Campus Closeup: Gisele Duehring
Gisele Duehring (Facilities) holds the distinction of being the first closeup subject who had to interrupt her interview to attend to a work-related matter that couldn’t wait.
She traveled to the Gries Hall parking lot, donned a hard hat and harness, then descended into the dark depths of a steam vault (glorified manhole, to non-engineering types). Duehring was called to inspect a new ladder that offers more toe room for enhanced safety and to check repairs to a rusted-out pipe support before the crew reinstalled the cover and closed it up again.
“When you see steam coming out of a vault, it’s not good,” she said. “We knew there was a harsh environment with the temperature and moisture, so we replaced the cover with a slotted version a few months ago for better ventilation to dry out the vault. The next step was to repair a pipe support that had rusted through. The final step is to repair a flange gasket leak during the scheduled university steam outage May 10-12, when we’ll be able to make repairs and to replace insulation in a cooler environment.”
As associate director of facilities, Duehring, along with Plant Operations, is responsible for the steam and condensate lines that share tunnels branching from the Ripley Heating Plant across campus.
“After the steam has given up heat, it is condensed and captured in tanks and pumped back to the plant. If we could tag a drop of water, it would recirculate from the plant to campus and back to the plant 50 times. It used to be about five times before improved water chemistry. I can’t take credit for that. Large power companies have their own lab and chemists. Since we do not need a full-time chemist, we hire a chemical company to provide expertise. I refer to that company representative as our water doctor. Currently he is helping us prepare for tighter water quality constraints for our new turbine. We have to adapt to changing requirements from the DEQ and EPA, but that’s less of a problem with the fuels we use than it would be with coal.”

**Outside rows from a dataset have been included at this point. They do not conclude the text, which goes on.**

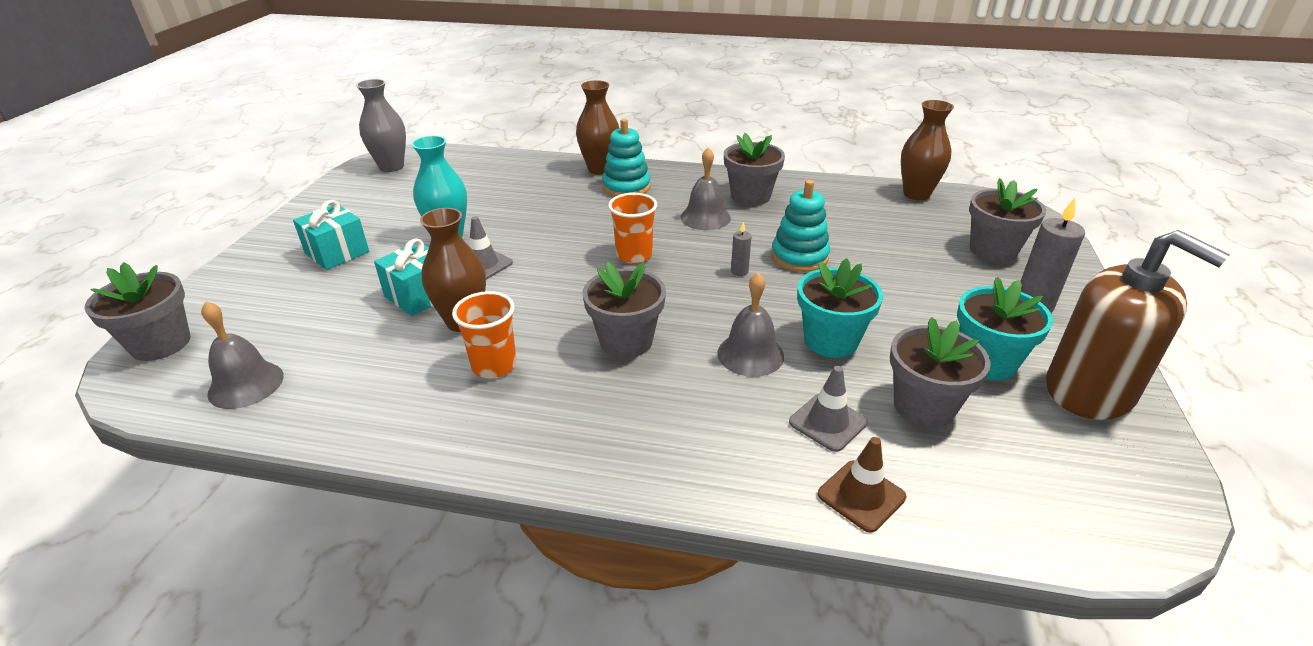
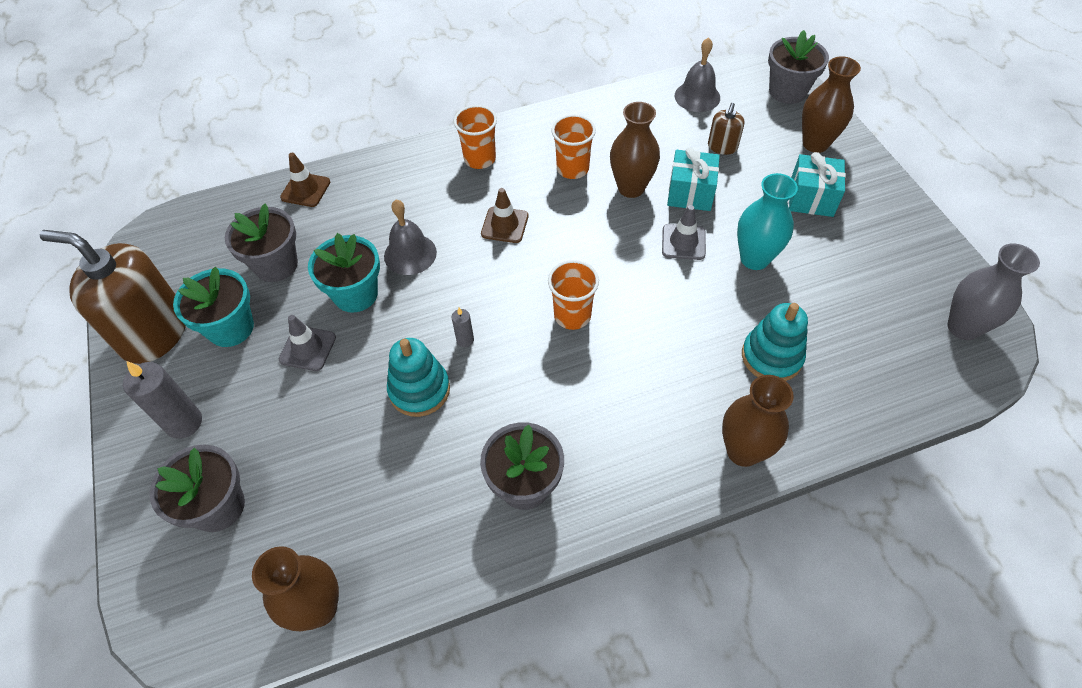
camera: 150 degrees right, 20 degrees up
grey flower pot [583,262,666,358] -> brown traffic cone [481,188,528,243]
turquoise stacking toy [602,118,651,197] -> turquoise stacking toy moved to [742,303,808,381]
grey bell [681,147,731,230] -> none
grey traffic cone [789,366,868,452] -> grey traffic cone moved to [279,315,336,371]
none -> orange cup [454,105,497,169]
none -> brown soap dispenser [708,103,745,155]
none -> brown vase [802,56,861,153]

Duehring was raised in De Soto, Iowa, and earned a degree in mechanical engineering from Iowa State University, where “there were more people in my dorm than in my hometown.” She worked for a private firm in Amarillo, Texas, that designed and retrofitted power plants. She and her husband, Jim, moved to Marquette five years ago when he accepted a call as pastor of Prince of Peace Lutheran Church in Harvey. Gisele was hired by NMU less than two years ago.
In her free time, Duehring is leading an effort to transform the idle Lower Harbor ore dock into a botanical and ecological center. She envisions a “destination” that features year-round gardens (the closest are in Milwaukee), facilitates research and educational opportunities and serves as a prime location for conferences, wedding receptions, ethnic celebrations, concerts, art exhibits and other community events.
“It’s a bottomlands agreement site, so whatever’s done with it has to be accessible to the community. The city will do a structural analysis early this summer. If it’s sound, this project could demonstrate that development doesn’t have to involve tearing down the old—you can upcycle what’s already there. This ore dock is so important to the history of Marquette. We don’t want it to be torn down like Ashland’s is right now. A renewed purpose would allow us to preserve that history and bridge the gap between the two areas of newer development along the lakeshore—Lower Harbor and Founder’s Landing. This isn’t my project; I’m not the developer. I’m just trying to turn it into a community movement because a lot of entities could collaborate on this.”
Duehring paid former NMU student Luke Oberdorfer to complete a computer rendering of proposed designs. The one pictured above includes an atrium along the top of the ore dock, which spans a length of three football fields (plus an extra 23 yards). Another student is working on logos. The next steps are drafting bylaws and applying for non-profit status to be eligible for grants. For more information on the effort, visit the Facebook page or email email@example.com. A website is under construction.
Not surprisingly, Duehring likes to garden at her home outside the city. She joked, “I wanted to live where I couldn’t smell my neighbor’s dryer sheets out of their vents. That was my gauge.” She also walks/hikes and plays flute in church. The Duehrings have two children in their 20s who have followed in Gisele’s footsteps. Their son is a structural engineer in Corpus Christi and their daughter owns a garden business in Amarillo.